A pang of jealousy afflicted Eragon. He wrestled with it, subdued it, and tried to eliminate it but was not altogether successful. A slight remnant of the feeling continued to aggravate him, like a splinter burrowing underneath his skin.
“Over twenty years,” repeated Arya. Persisting in her survey of the constellations, she rocked back and forth, seemingly oblivious to Eragon. “And then in a single instant, Durza tore that away from me. Fäolin and Glenwing were the first elves to die in combat for nearly a century. When I saw Fäolin fall, I understood then that the true agony of war isn’t being wounded yourself, it’s having to watch those you care about being hurt. It was a lesson I thought I had already learned during my time with the Varden when, one after another, the men and women I had come to respect died from swords, arrows, poison, accidents, and old age. The loss had never been so personal, however, and when it happened, I thought, ‘Now I must surely die as well.’ For whatever danger we had encountered before, Fäolin and I had always survived it together, and if he could not escape, then why should I?”

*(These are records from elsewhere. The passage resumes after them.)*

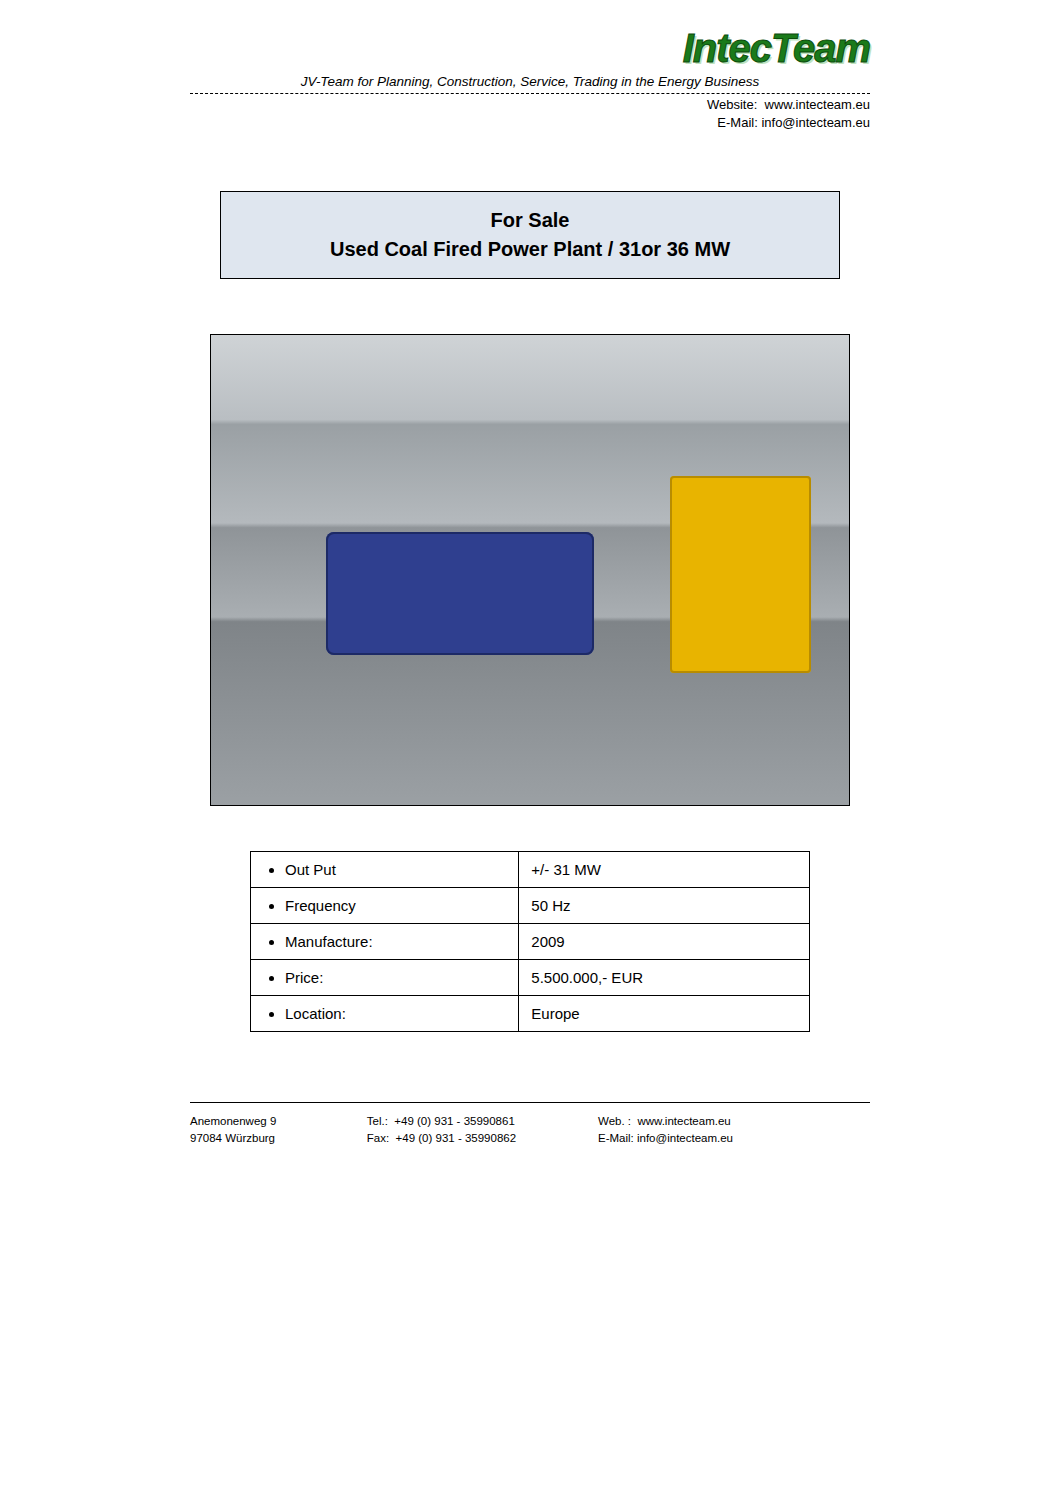IntecTeam
JV-Team for Planning, Construction, Service, Trading in the Energy Business
Website: www.intecteam.eu
E-Mail: info@intecteam.eu
For Sale
Used Coal Fired Power Plant / 31or 36 MW
| Out Put | +/- 31 MW |
| Frequency | 50 Hz |
| Manufacture: | 2009 |
| Price: | 5.500.000,- EUR |
| Location: | Europe |
| Anemonenweg 9 97084 Würzburg | Tel.: +49 (0) 931 - 35990861 Fax: +49 (0) 931 - 35990862 | Web. : www.intecteam.eu E-Mail: info@intecteam.eu |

Eragon realized she was crying, thick tears rolling from the outer corners of her eyes, down her temples, and into her hair. By the stars, her tears appeared like rivers of silvered glass. The intensity of her distress startled him. He had not thought it was possible to elicit such a reaction from her, nor had he intended to.
“Then Gil’ead,” she said. “Those days were the longest of my life. Fäolin was gone, I did not know whether Saphira’s egg was safe or if I had inadvertently returned her to Galbatorix, and Durza . . . Durza sated the bloodlust of the spirits that controlled him by doing the most horrible things he could imagine to me. Sometimes, if he went too far, he would heal me so he could begin anew the following morning. If he had given me a chance to collect my wits, I might have been able to fool my jailer, as you did, and avoid consuming the drug that kept me from using magic, but I never had more than a few hours’ respite.

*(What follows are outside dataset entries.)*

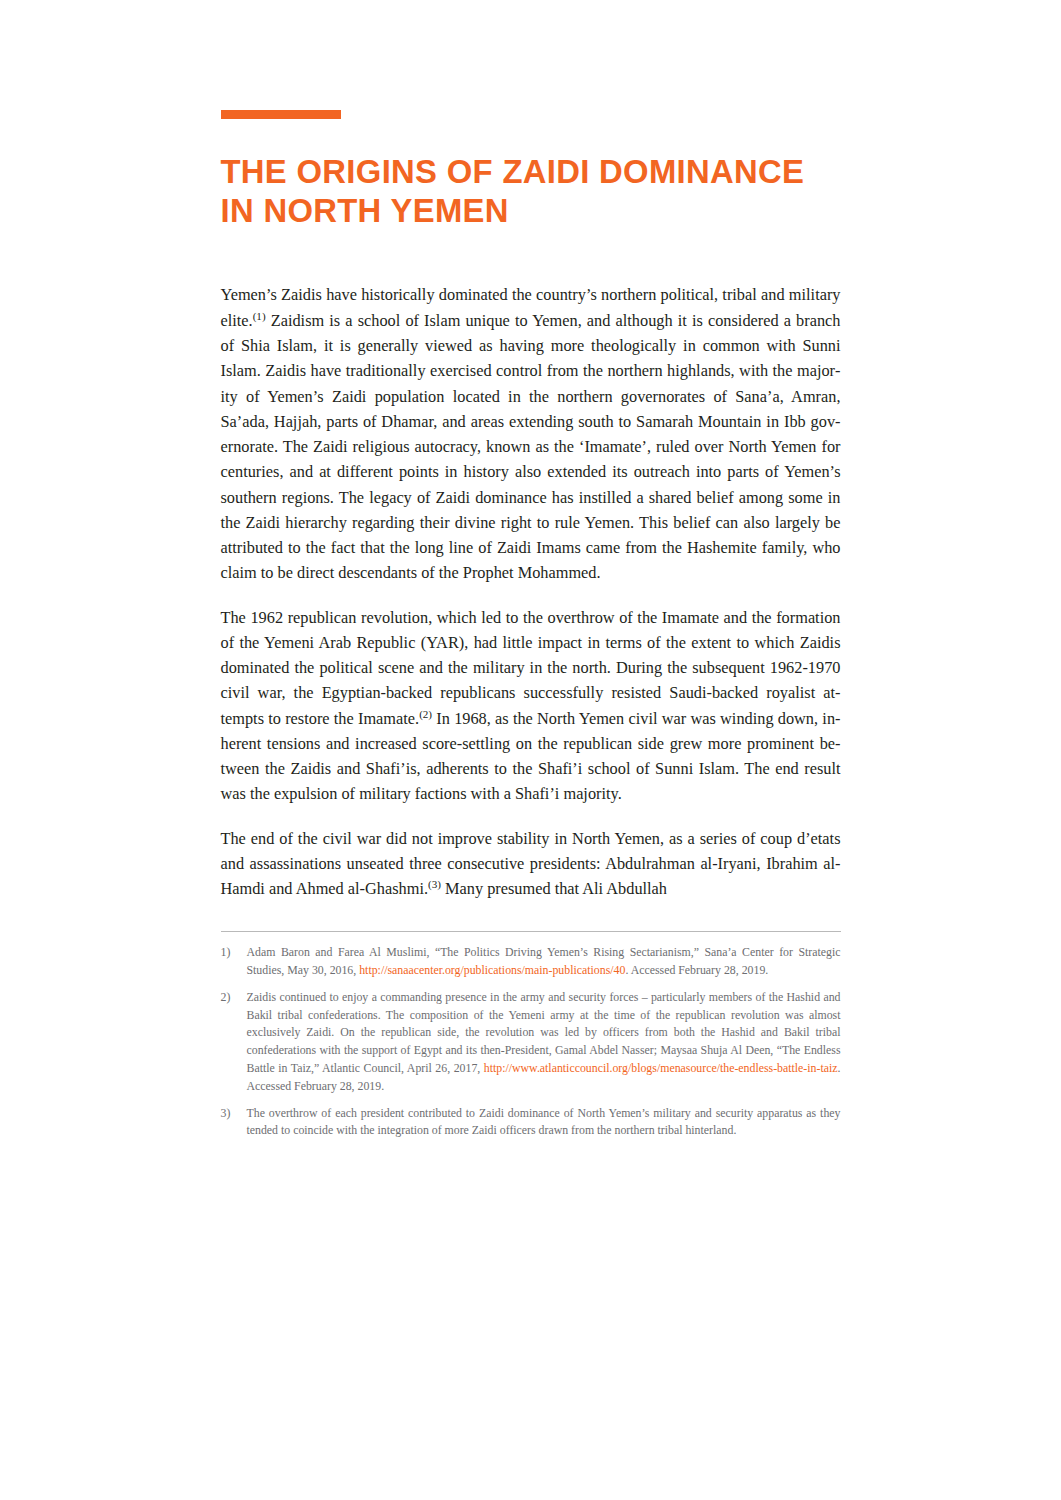The Origins of Zaidi Dominance in North Yemen
Yemen’s Zaidis have historically dominated the country’s northern political, tribal and military elite.(1) Zaidism is a school of Islam unique to Yemen, and although it is considered a branch of Shia Islam, it is generally viewed as having more theologically in common with Sunni Islam. Zaidis have traditionally exercised control from the northern highlands, with the majority of Yemen’s Zaidi population located in the northern governorates of Sana’a, Amran, Sa’ada, Hajjah, parts of Dhamar, and areas extending south to Samarah Mountain in Ibb governorate. The Zaidi religious autocracy, known as the ‘Imamate’, ruled over North Yemen for centuries, and at different points in history also extended its outreach into parts of Yemen’s southern regions. The legacy of Zaidi dominance has instilled a shared belief among some in the Zaidi hierarchy regarding their divine right to rule Yemen. This belief can also largely be attributed to the fact that the long line of Zaidi Imams came from the Hashemite family, who claim to be direct descendants of the Prophet Mohammed.
The 1962 republican revolution, which led to the overthrow of the Imamate and the formation of the Yemeni Arab Republic (YAR), had little impact in terms of the extent to which Zaidis dominated the political scene and the military in the north. During the subsequent 1962-1970 civil war, the Egyptian-backed republicans successfully resisted Saudi-backed royalist attempts to restore the Imamate.(2) In 1968, as the North Yemen civil war was winding down, inherent tensions and increased score-settling on the republican side grew more prominent between the Zaidis and Shafi’is, adherents to the Shafi’i school of Sunni Islam. The end result was the expulsion of military factions with a Shafi’i majority.
The end of the civil war did not improve stability in North Yemen, as a series of coup d’etats and assassinations unseated three consecutive presidents: Abdulrahman al-Iryani, Ibrahim al-Hamdi and Ahmed al-Ghashmi.(3) Many presumed that Ali Abdullah
Adam Baron and Farea Al Muslimi, “The Politics Driving Yemen’s Rising Sectarianism,” Sana’a Center for Strategic Studies, May 30, 2016, http://sanaacenter.org/publications/main-publications/40. Accessed February 28, 2019.
Zaidis continued to enjoy a commanding presence in the army and security forces – particularly members of the Hashid and Bakil tribal confederations. The composition of the Yemeni army at the time of the republican revolution was almost exclusively Zaidi. On the republican side, the revolution was led by officers from both the Hashid and Bakil tribal confederations with the support of Egypt and its then-President, Gamal Abdel Nasser; Maysaa Shuja Al Deen, “The Endless Battle in Taiz,” Atlantic Council, April 26, 2017, http://www.atlanticcouncil.org/blogs/menasource/the-endless-battle-in-taiz. Accessed February 28, 2019.
The overthrow of each president contributed to Zaidi dominance of North Yemen’s military and security apparatus as they tended to coincide with the integration of more Zaidi officers drawn from the northern tribal hinterland.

“Durza needed sleep no more than you or I, and he kept at me whenever I was conscious and his other duties permitted. While he worked on me, every second was an hour, every hour a week, and every day an eternity. He was careful not to drive me mad—Galbatorix would have been displeased with that—but he came close. He came very, very close. I began to hear birdsong where no birds could fly and to see things that could not exist. Once, when I was in my cell, gold light flooded the room and I grew warm all over. When I looked up, I found myself lying on a branch high in a tree near the center of Ellesméra. The sun was about to set, and the whole city glowed as if it were on fire. The Äthalvard were chanting on the path below, and everything was so calm, so peaceful . . . so beautiful, I would have stayed there forever. But then the light faded, and I was again on my cot. . . . I had forgotten, but once there was a soldier who left a white rose in my cell. It was the only kindness anyone ever showed me in Gil’ead. That night, the flower took root and matured into a huge rosebush that climbed the wall, forced its way between the blocks of stone in the ceiling, breaking them, and pushed its way out of the dungeon and into the open. It continued to ascend until it touched the moon and stood as a great, twisting tower that promised escape if I could but lift myself off the floor. I tried with every ounce of my remaining strength, but it was beyond me, and when I glanced away, the rosebush vanished. . . . That was my state of mind when you dreamed of me and I felt your presence hovering over me. Small wonder I disregarded the sensation as another delusion.”
She gave him a wan smile. “And then you came, Eragon. You and Saphira. After hope had deserted me and I was about to be taken to Galbatorix in Urû’baen, a Rider appeared to rescue me. A Rider and dragon!”